Sizler Suriye’deki Kürtlerin, Kürdistan Bölgesi Hükümetinden ne istedikleri hakkında bir raporu kısa süre içerisinde yayınlayacaksınız. Bu kapsamda Rojava’daki Kürtler Güney’den ne istiyorlar?
Suriye’deki Kürtler diyorlar ki, üç tarafımız sarılmış ve ölümlerle kaplıdır. Ancak Güney bizim açımızdan nefes alacağımız bir vatandır. Biliyoruz ki Kürdistan halkı bizimledir, bizim başarılı olmamızı istiyorlar ve yürekleri bizlerledir. Suriye halkıyla yapılan görüşmede Suriyeliler açık bir şekilde yıllarca kimliksiz yaşadıklarını bugün Dünya tarafından tanındıklarını ifade etmişlerdir. Suriyeli Kürtler Suriye içerisinde yaşanan Şii-Sünni, El Kaide ve diğerlerinin arasındaki savaşta taraf olmadıklarını belirtmişlerdir. Mücadelelerinin Rojava’nın korunmasına odaklı olduğunu ve Suriye’nin geri kalanında yer almadıklarını belirtmektedirler. Bazıları bu savaşta yanlışlıkların olabileceğini çünkü ağır bir savaş yaşandığını ifade etmişlerdir. Özellikle insani yardım konularında büyük bir yokluk ve kıtlık yaşandığını ve Kürt hükümetinin kendilerine yardım elini uzatması gerektiğini belirtmişlerdir. Siyasi partilerin farklı beklentileri elbette vardır; ancak halk insani yardımların olmasını istiyor.

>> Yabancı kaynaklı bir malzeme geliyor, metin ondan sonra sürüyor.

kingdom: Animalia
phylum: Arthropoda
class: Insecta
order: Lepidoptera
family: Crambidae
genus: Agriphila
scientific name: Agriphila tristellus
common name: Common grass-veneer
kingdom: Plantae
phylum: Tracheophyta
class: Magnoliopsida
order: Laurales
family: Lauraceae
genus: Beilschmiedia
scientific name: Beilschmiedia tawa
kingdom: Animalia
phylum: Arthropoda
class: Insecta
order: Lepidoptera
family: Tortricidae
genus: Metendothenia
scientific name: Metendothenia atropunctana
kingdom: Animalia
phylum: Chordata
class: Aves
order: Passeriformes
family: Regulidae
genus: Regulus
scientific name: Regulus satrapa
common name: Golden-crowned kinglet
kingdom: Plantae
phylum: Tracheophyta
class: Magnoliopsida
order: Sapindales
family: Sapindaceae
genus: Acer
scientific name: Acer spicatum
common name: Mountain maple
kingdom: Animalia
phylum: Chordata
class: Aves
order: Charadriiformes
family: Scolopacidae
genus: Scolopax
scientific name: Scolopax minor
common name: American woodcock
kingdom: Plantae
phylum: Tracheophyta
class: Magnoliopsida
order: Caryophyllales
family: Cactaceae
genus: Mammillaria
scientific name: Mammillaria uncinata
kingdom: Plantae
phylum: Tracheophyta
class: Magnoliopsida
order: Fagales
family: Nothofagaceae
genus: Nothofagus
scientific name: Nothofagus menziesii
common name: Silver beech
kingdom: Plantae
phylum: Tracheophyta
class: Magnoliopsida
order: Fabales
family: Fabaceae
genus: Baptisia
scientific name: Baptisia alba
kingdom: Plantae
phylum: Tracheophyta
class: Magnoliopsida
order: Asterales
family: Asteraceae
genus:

Türkiye’nin Rojava’daki rolü nedir?
Suriye Kürtlerinin algısına bakıldığında simdiye kadar Türkiye’nin rolü olumsuzdur. Suriye Kürtlerinin önemli bir kısmına göre Türkiye El-Kaide’ye yardım etti ve Rojava’daki mücadeleyi etkisizleştirmek istedi. Cenevre 2’de Kürtlerin temsilcilerinin orada olmamasını, insani yardımlar konusunda, duvar örülme politikası gibi bazı konularda yanlışlar yapıldığını düşünmektedir. Bu yüzden Türkiye’nin siyasetine güvenmiyorlar; Türkiyenin onlara yardım eli uzatmadığını ileri sürmektedirler.
Türkiye’nin Rojava politikasını nasıl değerlendirmek gerekir?
Bir asırdır Kürt sorunu Türkiye’deki en büyük sorunların başında geldiği açıktır. Irak’taki özerk bölgenin Irak Anayasasında var olmasına rağmen uzun bir süre tanımama sorunu yaşandı. Şimdi de Suriye’de özerk bölgeler oluşmaktadır. Irak ve Suriye’den sonra gündemde Türkiye’deki Kürtlerin de statüleri söz konusu olacağı düşünülmektedir. Barış görüşmelerinde de Türkiye Kürtlerin istekleri, Suriye’deki Kürtlerin kazanımlarından farklı bir şey olmayacağını öngörebiliriz. Eğer Suriye’deki Kürtler otonomilerini elde etseler, Türkiye’deki Kürtler de otonomiyi isteyeceklerdir. Suriye ve Irak Kürtlerinden daha alt düzeyde bir hakkı kabul etmeleri biraz güç gözüküyor. Daha açık bir deyişle Suriye’de Kürtlerle ilgili her gelişme doğrudan Türkiye Kürtlerini de ilgilendirme ve ikisi de birbirlerinden etkilenmektedirler.